══ Supplied material ══
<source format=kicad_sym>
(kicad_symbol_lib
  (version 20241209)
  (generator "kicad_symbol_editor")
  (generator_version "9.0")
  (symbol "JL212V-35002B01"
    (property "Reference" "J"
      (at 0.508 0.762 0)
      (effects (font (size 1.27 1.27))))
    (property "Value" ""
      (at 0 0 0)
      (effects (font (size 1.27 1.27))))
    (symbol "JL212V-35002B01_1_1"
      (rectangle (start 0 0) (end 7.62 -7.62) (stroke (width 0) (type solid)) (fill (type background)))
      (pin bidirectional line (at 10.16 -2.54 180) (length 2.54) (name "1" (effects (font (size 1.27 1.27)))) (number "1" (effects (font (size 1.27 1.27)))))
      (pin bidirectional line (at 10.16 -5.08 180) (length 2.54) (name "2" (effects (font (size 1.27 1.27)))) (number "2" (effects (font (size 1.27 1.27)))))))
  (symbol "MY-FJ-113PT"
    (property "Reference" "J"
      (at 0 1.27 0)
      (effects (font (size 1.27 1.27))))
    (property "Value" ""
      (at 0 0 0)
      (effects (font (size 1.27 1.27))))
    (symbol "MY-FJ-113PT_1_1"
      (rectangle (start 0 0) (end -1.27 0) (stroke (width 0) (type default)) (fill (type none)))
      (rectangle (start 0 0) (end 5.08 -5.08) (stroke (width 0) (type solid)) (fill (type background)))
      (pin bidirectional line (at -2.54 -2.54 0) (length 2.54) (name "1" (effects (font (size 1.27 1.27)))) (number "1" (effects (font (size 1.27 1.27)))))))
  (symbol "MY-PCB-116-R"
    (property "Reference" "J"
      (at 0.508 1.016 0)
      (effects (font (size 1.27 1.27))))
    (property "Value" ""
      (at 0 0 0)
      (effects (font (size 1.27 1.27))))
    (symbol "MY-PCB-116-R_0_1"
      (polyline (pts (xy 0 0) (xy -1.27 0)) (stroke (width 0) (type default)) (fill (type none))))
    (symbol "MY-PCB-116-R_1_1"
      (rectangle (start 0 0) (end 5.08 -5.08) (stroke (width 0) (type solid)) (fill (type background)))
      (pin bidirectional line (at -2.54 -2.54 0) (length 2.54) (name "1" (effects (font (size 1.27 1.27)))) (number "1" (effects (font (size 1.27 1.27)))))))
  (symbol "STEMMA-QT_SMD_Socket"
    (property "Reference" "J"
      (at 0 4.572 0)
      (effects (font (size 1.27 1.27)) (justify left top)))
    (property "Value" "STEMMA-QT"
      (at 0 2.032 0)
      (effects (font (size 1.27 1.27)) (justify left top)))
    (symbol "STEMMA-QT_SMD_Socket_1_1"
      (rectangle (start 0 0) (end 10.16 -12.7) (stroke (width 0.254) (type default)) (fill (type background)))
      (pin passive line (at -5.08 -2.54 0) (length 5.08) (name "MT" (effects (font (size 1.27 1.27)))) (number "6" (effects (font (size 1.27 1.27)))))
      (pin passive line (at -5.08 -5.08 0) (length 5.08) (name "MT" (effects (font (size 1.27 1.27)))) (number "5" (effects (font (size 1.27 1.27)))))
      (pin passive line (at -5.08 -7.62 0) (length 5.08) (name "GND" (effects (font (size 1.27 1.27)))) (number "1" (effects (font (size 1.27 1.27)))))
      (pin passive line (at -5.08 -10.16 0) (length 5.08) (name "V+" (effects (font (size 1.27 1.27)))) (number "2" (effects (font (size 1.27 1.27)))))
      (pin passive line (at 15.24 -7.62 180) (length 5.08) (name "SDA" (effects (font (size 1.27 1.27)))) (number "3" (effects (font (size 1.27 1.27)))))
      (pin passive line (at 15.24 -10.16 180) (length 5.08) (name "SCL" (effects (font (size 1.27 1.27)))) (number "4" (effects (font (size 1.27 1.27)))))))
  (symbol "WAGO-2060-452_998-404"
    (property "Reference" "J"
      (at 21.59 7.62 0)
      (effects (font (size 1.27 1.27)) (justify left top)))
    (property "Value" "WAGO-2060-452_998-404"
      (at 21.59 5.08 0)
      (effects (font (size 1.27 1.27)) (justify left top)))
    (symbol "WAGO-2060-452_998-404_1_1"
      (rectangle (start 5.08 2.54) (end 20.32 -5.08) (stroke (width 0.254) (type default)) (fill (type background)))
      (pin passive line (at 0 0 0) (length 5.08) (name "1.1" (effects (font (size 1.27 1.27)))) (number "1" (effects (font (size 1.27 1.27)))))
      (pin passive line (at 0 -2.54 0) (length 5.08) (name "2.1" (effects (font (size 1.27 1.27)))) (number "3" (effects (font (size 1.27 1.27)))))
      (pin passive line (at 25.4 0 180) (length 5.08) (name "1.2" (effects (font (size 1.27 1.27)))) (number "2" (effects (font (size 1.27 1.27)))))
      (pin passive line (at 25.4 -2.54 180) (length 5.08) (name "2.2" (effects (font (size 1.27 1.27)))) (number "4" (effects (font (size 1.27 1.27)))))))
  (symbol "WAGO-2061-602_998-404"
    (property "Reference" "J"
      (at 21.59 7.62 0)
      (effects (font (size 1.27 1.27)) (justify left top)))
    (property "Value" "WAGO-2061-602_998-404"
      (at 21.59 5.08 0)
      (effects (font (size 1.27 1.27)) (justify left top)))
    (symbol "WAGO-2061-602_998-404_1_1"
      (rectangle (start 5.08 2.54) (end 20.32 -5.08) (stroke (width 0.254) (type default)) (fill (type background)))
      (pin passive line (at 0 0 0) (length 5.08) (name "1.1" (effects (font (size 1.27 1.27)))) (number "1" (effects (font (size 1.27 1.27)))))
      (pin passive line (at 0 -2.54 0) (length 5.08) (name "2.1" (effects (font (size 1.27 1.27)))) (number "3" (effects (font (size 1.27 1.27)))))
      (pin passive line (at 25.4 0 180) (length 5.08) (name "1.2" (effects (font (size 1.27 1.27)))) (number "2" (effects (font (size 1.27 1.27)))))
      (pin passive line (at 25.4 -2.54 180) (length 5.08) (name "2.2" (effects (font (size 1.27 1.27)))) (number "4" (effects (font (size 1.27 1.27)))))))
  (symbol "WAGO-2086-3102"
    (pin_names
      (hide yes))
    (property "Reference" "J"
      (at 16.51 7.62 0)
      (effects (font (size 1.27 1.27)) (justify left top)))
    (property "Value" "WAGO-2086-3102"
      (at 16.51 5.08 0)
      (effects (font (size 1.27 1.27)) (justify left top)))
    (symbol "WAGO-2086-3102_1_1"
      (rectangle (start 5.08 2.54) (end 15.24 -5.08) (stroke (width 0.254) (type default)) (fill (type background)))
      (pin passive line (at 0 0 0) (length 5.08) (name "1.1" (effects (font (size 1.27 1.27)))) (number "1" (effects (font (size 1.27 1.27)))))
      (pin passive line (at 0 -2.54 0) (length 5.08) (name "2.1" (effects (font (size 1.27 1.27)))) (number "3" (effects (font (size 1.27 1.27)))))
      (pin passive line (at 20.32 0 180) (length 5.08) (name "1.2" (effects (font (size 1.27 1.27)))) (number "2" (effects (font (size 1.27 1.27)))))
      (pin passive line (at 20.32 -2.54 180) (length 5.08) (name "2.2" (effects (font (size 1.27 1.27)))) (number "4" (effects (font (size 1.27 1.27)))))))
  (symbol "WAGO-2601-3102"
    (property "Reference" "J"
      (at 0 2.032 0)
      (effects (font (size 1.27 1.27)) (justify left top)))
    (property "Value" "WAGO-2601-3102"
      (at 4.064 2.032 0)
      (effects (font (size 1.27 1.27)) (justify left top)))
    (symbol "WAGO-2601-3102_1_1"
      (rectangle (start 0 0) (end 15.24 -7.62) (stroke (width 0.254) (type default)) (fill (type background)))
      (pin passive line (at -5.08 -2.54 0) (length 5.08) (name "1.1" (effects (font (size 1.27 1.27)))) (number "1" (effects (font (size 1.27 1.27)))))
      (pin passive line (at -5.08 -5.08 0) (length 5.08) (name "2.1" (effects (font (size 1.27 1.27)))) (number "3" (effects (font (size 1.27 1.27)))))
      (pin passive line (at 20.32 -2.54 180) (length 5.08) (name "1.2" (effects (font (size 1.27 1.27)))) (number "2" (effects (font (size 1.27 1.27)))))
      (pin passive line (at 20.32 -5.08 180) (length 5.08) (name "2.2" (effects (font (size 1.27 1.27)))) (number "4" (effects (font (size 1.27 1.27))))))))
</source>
═══
### Work task
Would you set down, word for word, the lines from the opening of the entries above through the line with "(pin bidirectional line (at 10.16 -2.54", both included, and no others?

### Output
<source format=kicad_sym>
(kicad_symbol_lib
  (version 20241209)
  (generator "kicad_symbol_editor")
  (generator_version "9.0")
  (symbol "JL212V-35002B01"
    (property "Reference" "J"
      (at 0.508 0.762 0)
      (effects (font (size 1.27 1.27))))
    (property "Value" ""
      (at 0 0 0)
      (effects (font (size 1.27 1.27))))
    (symbol "JL212V-35002B01_1_1"
      (rectangle (start 0 0) (end 7.62 -7.62) (stroke (width 0) (type solid)) (fill (type background)))
      (pin bidirectional line (at 10.16 -2.54 180) (length 2.54) (name "1" (effects (font (size 1.27 1.27)))) (number "1" (effects (font (size 1.27 1.27)))))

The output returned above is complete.